* _Required action_
Reprint each record exactly. Pictures are not reprinted.

* _Data for this exercise_
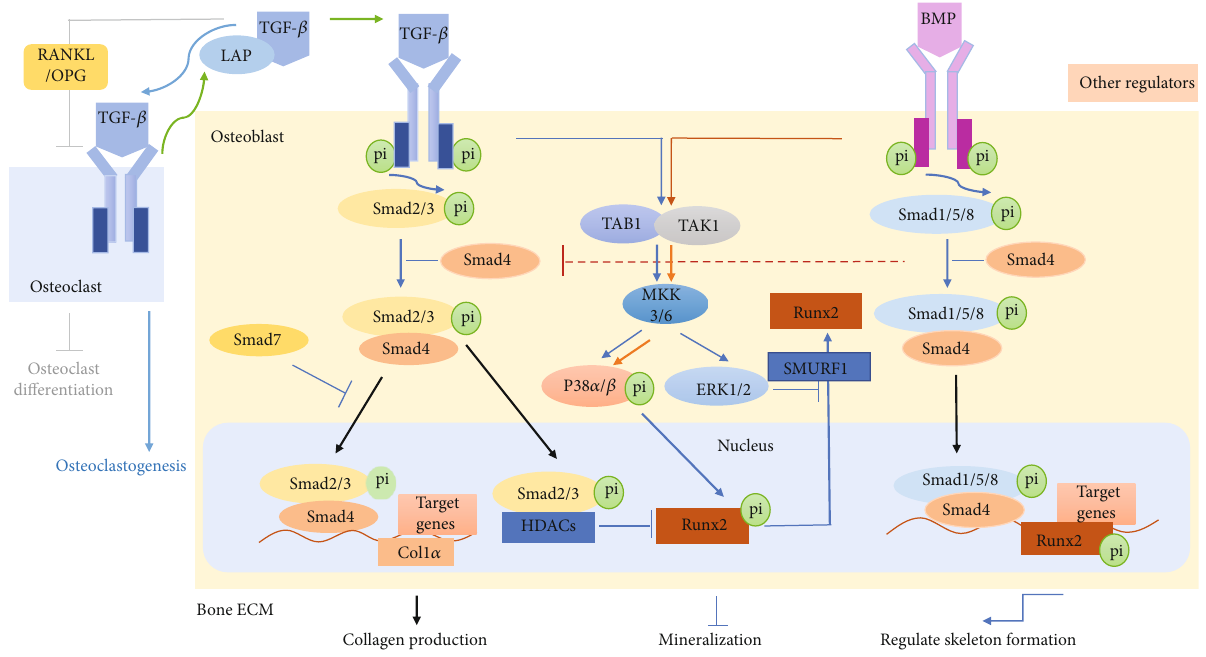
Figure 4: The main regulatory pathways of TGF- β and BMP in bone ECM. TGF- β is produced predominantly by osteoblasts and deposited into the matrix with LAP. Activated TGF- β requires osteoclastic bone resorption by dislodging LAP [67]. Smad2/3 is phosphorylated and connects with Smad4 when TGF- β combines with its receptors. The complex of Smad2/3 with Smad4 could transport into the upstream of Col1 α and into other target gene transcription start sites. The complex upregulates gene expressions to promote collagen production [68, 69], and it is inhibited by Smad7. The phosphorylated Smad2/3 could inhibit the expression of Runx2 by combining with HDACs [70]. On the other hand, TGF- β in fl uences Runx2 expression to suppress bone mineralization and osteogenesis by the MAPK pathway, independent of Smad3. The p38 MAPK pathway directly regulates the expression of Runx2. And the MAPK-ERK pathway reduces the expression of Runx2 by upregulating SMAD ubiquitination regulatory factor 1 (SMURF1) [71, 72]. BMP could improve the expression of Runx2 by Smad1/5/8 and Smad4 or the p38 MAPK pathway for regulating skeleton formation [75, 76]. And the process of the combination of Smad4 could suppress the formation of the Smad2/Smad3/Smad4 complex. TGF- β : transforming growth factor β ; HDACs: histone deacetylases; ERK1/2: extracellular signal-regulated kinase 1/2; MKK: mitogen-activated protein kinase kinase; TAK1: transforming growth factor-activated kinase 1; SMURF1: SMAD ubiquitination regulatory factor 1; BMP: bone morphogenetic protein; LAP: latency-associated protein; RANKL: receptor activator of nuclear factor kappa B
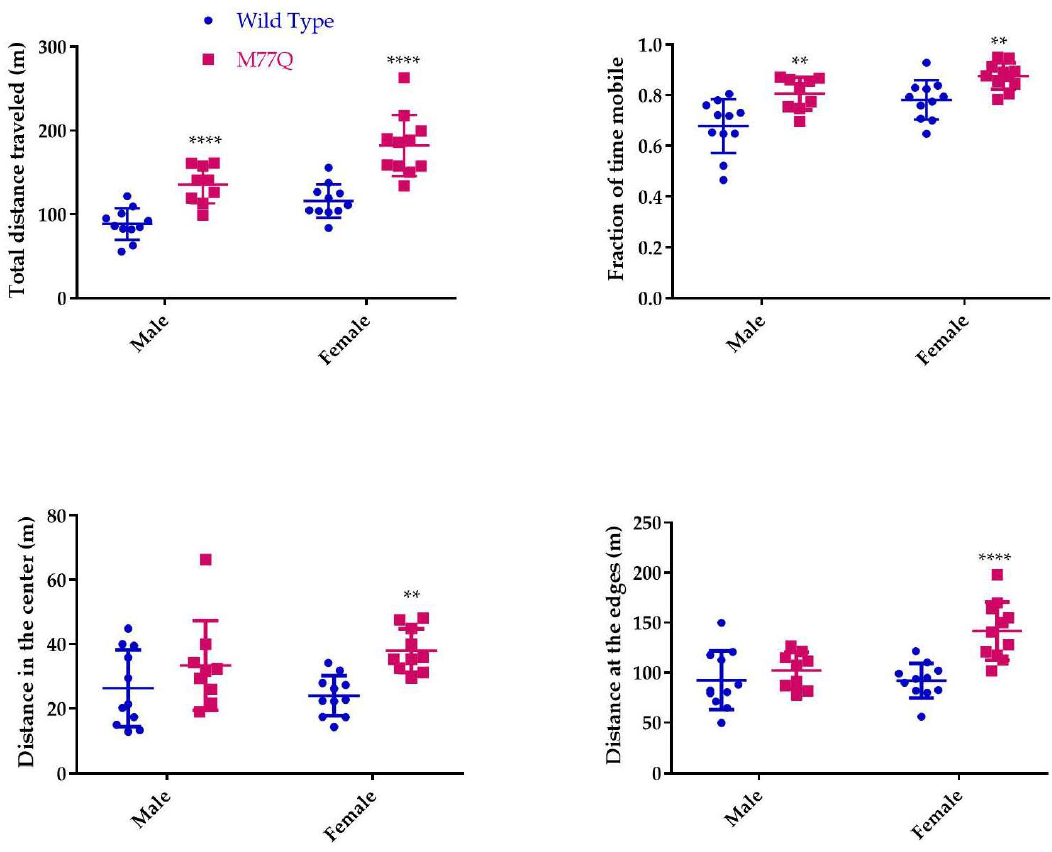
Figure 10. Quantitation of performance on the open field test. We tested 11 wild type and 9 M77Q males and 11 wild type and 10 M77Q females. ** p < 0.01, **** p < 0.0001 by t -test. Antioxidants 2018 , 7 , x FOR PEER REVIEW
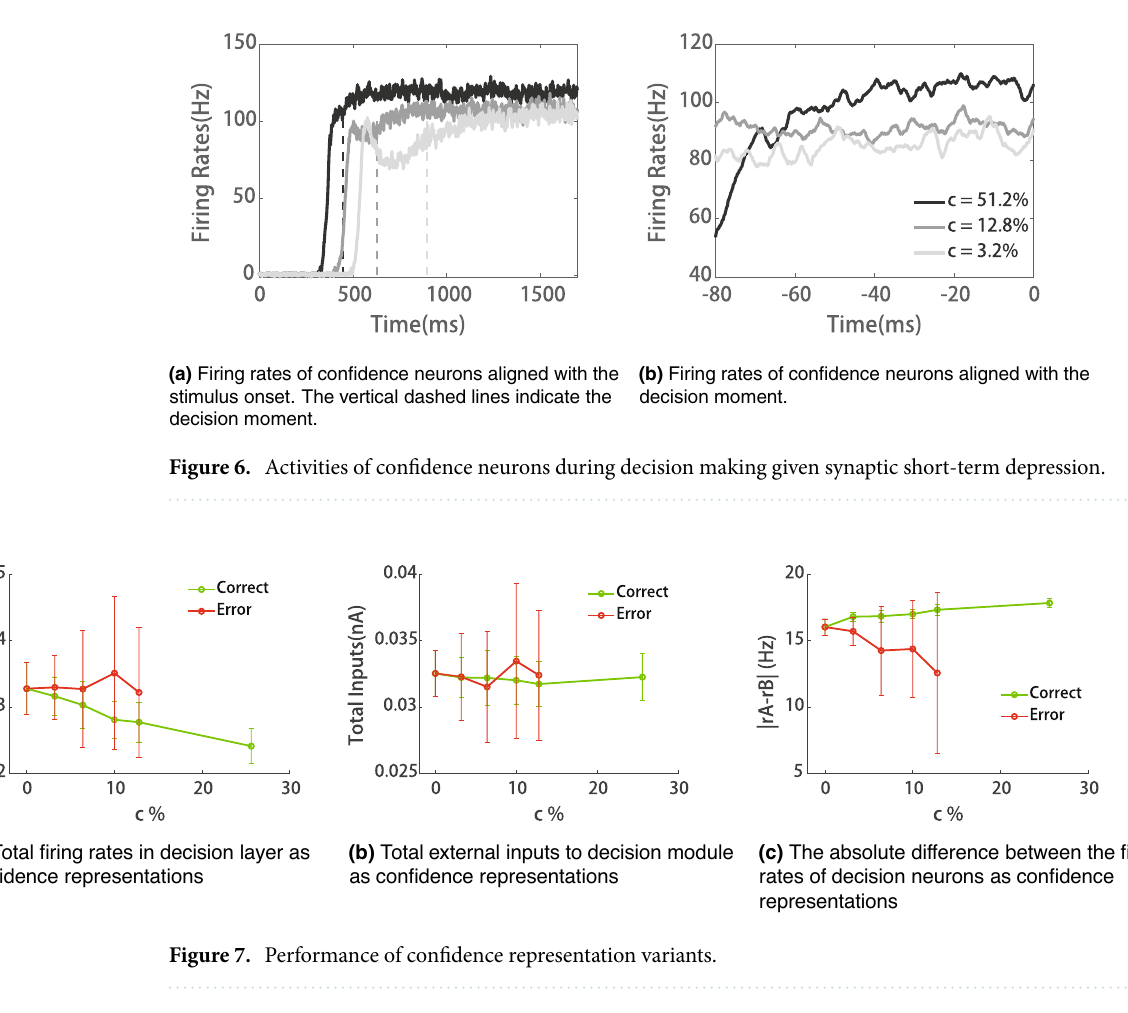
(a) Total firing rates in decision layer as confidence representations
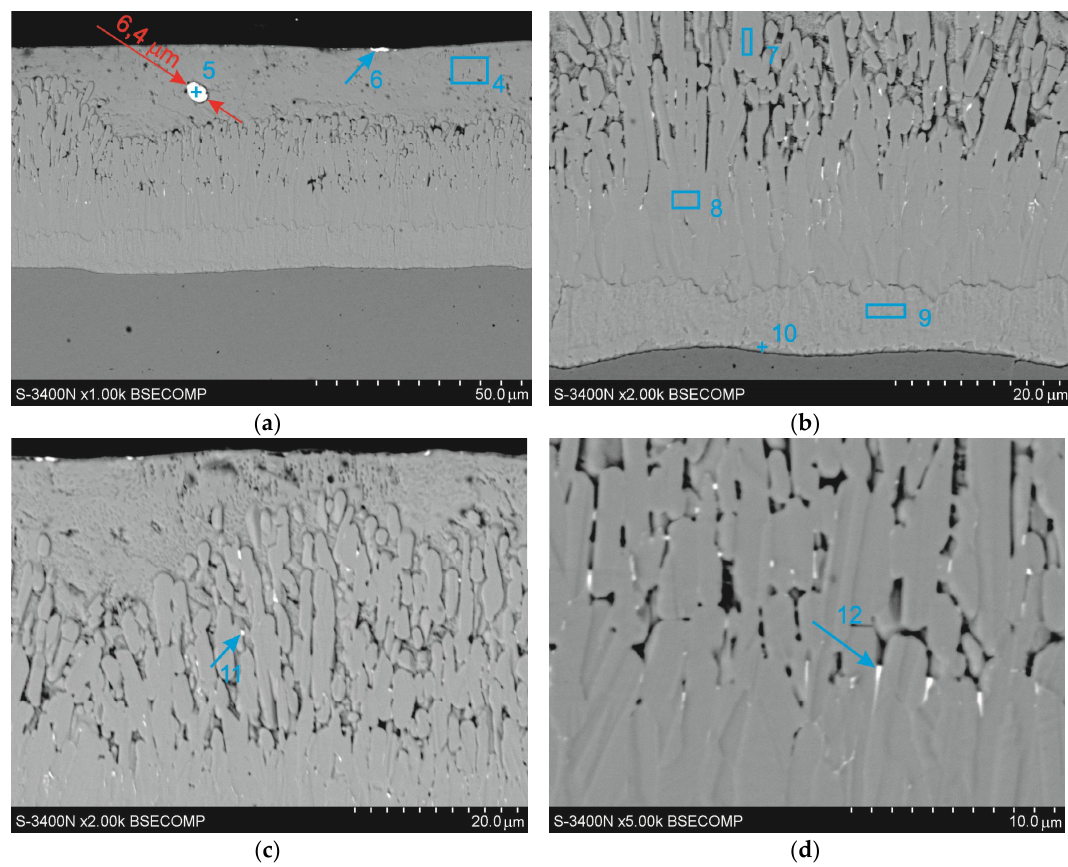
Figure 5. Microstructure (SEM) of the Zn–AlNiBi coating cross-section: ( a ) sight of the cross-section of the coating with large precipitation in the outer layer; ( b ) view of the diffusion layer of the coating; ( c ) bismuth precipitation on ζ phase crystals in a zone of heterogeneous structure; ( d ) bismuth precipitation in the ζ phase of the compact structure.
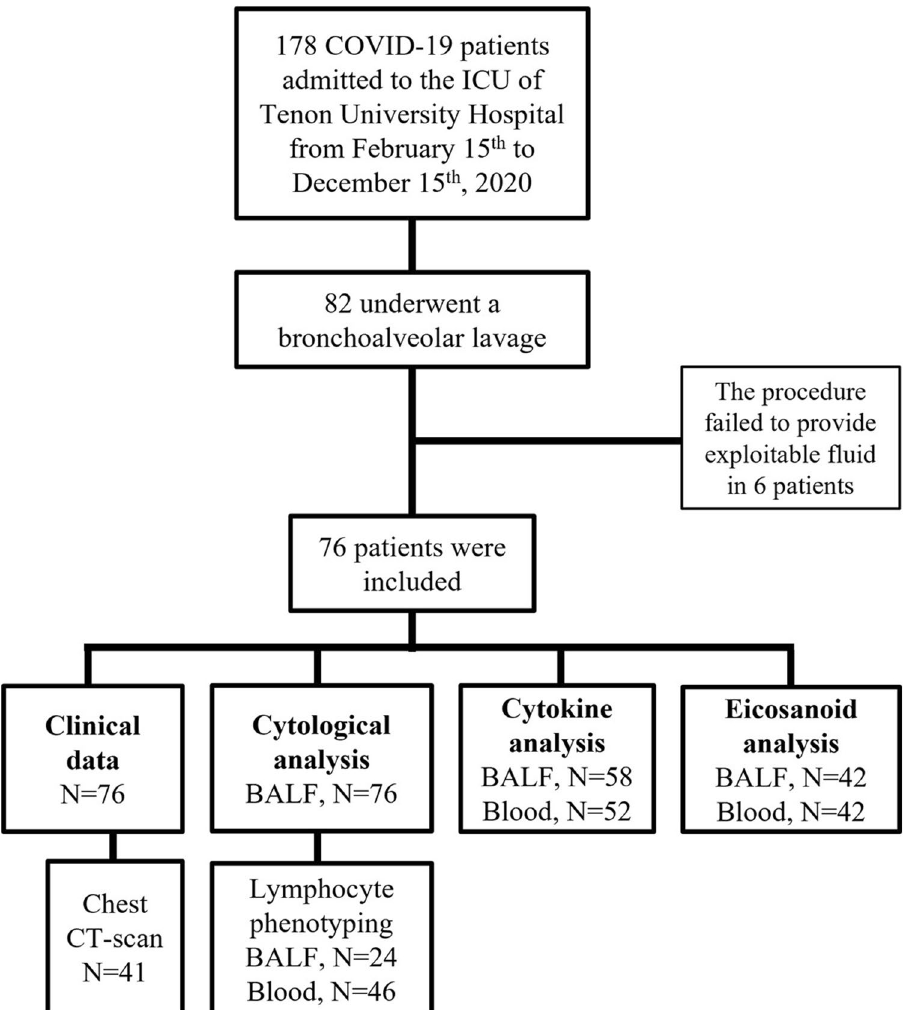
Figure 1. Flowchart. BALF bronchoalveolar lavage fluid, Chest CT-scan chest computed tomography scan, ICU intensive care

* _Solved problem_
Figure 4: The main regulatory pathways of TGF- β and BMP in bone ECM. TGF- β is produced predominantly by osteoblasts and deposited into the matrix with LAP. Activated TGF- β requires osteoclastic bone resorption by dislodging LAP [67]. Smad2/3 is phosphorylated and connects with Smad4 when TGF- β combines with its receptors. The complex of Smad2/3 with Smad4 could transport into the upstream of Col1 α and into other target gene transcription start sites. The complex upregulates gene expressions to promote collagen production [68, 69], and it is inhibited by Smad7. The phosphorylated Smad2/3 could inhibit the expression of Runx2 by combining with HDACs [70]. On the other hand, TGF- β in fl uences Runx2 expression to suppress bone mineralization and osteogenesis by the MAPK pathway, independent of Smad3. The p38 MAPK pathway directly regulates the expression of Runx2. And the MAPK-ERK pathway reduces the expression of Runx2 by upregulating SMAD ubiquitination regulatory factor 1 (SMURF1) [71, 72]. BMP could improve the expression of Runx2 by Smad1/5/8 and Smad4 or the p38 MAPK pathway for regulating skeleton formation [75, 76]. And the process of the combination of Smad4 could suppress the formation of the Smad2/Smad3/Smad4 complex. TGF- β : transforming growth factor β ; HDACs: histone deacetylases; ERK1/2: extracellular signal-regulated kinase 1/2; MKK: mitogen-activated protein kinase kinase; TAK1: transforming growth factor-activated kinase 1; SMURF1: SMAD ubiquitination regulatory factor 1; BMP: bone morphogenetic protein; LAP: latency-associated protein; RANKL: receptor activator of nuclear factor kappa B
Figure 10. Quantitation of performance on the open field test. We tested 11 wild type and 9 M77Q males and 11 wild type and 10 M77Q females. ** p < 0.01, **** p < 0.0001 by t -test. Antioxidants 2018 , 7 , x FOR PEER REVIEW
(a) Total firing rates in decision layer as confidence representations
Figure 5. Microstructure (SEM) of the Zn–AlNiBi coating cross-section: ( a ) sight of the cross-section of the coating with large precipitation in the outer layer; ( b ) view of the diffusion layer of the coating; ( c ) bismuth precipitation on ζ phase crystals in a zone of heterogeneous structure; ( d ) bismuth precipitation in the ζ phase of the compact structure.
Figure 1. Flowchart. BALF bronchoalveolar lavage fluid, Chest CT-scan chest computed tomography scan, ICU intensive care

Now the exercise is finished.